Nous finîmes nos échanges familiaux sur cette étude menée par l’Ifop, réalisée entre le 18 et le 21 septembre pour le magazine Marianne auprès d’un échantillon de 2 000 Français et dont le principal enseignement est qu’il existe un réel écart entre les générations. Les jeunes acceptant plus facilement le port de certaines tenues, à l’inverse de leurs aînés, plus frileux. À la question « Souhaitez-vous que les lycées publics autorisent ou interdisent aux filles le port des vêtements suivants dans l’enceinte de leur établissement ? », la part des personnes âgées de 65 ans et plus, en faveur d’une interdiction est presque systématiquement supérieure à la moyenne des Français interrogés. Cette proportion atteignant près de 80 % pour les tenues (tee-shirt ou robe) dites « no bra » (sans soutien-gorge) au travers desquelles la pointe des tétons serait visible. A contrario, le nombre de jeunes entre 18 et 29 ans favorable à une interdiction n’excède jamais les 50 %, sauf dans le cas d’un haut avec décolleté plongeant.
Parmi les personnes interrogées, les sympathisants du parti LR sont généralement plus prompts à interdire que le reste de la population : ils sont 61 % à se déclarer défavorables au port d’une robe moulante ou d’un vêtement serré montrant les formes dans l’enceinte scolaire contre 37 % chez les sympathisants de La France insoumise.
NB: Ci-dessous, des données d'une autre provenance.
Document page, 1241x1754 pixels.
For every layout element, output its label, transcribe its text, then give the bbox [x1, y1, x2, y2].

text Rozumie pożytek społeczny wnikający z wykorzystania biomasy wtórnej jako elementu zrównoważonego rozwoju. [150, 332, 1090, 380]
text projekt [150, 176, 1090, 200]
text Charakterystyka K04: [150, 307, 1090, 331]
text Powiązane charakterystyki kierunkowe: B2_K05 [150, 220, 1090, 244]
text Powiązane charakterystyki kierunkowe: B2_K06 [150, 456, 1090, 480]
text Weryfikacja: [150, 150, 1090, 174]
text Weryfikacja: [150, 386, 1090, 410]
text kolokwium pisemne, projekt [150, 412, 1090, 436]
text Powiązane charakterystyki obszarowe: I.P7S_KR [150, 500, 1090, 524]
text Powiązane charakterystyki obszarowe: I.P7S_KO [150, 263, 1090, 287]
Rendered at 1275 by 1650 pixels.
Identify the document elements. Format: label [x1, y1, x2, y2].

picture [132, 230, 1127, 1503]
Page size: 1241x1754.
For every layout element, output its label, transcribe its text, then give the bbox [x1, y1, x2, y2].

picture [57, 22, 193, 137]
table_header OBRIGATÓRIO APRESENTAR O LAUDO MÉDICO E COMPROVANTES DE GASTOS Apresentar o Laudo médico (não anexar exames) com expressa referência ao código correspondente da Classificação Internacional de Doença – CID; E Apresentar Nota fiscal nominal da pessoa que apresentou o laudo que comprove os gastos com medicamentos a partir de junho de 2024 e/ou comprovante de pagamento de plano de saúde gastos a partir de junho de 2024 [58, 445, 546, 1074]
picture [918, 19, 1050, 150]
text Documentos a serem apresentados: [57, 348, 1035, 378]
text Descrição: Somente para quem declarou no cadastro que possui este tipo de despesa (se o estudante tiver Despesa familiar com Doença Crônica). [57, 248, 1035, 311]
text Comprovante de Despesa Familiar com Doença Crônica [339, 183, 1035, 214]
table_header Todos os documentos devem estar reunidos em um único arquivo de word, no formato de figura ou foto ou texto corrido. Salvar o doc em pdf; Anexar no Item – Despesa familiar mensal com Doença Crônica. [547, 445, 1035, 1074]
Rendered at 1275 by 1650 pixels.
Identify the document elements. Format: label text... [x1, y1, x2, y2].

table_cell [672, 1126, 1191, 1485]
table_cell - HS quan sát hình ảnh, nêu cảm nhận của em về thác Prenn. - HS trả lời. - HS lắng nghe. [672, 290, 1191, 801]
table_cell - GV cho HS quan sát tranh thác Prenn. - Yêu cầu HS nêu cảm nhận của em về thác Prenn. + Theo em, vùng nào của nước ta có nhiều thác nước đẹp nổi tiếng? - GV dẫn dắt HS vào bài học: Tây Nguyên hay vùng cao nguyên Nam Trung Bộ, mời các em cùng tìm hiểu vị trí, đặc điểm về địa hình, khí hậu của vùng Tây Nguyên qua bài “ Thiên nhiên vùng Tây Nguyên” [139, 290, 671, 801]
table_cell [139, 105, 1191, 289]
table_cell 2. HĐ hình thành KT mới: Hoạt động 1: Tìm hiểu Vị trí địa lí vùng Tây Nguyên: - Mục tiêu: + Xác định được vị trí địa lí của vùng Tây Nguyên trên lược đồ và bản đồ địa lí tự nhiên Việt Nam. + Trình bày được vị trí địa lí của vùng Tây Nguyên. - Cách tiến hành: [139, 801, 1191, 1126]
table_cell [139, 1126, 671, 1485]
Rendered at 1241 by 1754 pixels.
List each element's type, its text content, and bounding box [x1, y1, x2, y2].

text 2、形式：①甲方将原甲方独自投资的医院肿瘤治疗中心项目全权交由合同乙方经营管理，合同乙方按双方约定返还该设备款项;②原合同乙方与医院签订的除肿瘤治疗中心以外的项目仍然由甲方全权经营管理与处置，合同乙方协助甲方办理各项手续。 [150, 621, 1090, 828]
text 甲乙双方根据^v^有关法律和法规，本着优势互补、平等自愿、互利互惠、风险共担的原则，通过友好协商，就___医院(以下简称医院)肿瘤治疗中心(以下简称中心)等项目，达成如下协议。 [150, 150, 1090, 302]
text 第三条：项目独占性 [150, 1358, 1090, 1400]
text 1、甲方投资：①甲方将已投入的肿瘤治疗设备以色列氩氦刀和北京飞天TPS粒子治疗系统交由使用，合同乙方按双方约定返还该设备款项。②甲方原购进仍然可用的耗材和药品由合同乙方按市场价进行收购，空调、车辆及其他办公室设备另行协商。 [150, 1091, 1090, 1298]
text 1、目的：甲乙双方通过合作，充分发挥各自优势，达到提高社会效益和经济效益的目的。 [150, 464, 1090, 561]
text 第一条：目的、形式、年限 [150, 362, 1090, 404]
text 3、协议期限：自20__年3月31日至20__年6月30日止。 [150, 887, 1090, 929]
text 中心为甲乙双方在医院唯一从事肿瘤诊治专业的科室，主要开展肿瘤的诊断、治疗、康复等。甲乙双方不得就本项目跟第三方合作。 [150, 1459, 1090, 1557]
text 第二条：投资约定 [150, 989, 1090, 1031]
Autre critère, les femmes sont souvent plus favorables à une interdiction que les hommes sans que ces derniers s’opposent à interdire tel ou tel vêtement. Écétéra écétéra.
Après ce repas frugal, biocommilfaut, je ne suis pas allé me coucher tout de suite, préférant écluser un petit verre de liqueur de génépi, un Dolin vert de derrière les boqueteaux. Alangui sur le sofa, je posai sur la platine de mon tourne-disque Phillips orange, « Déshabillez-moi » de la divine Juliette Gréco et je portai un toast à tous les Sans-culottes.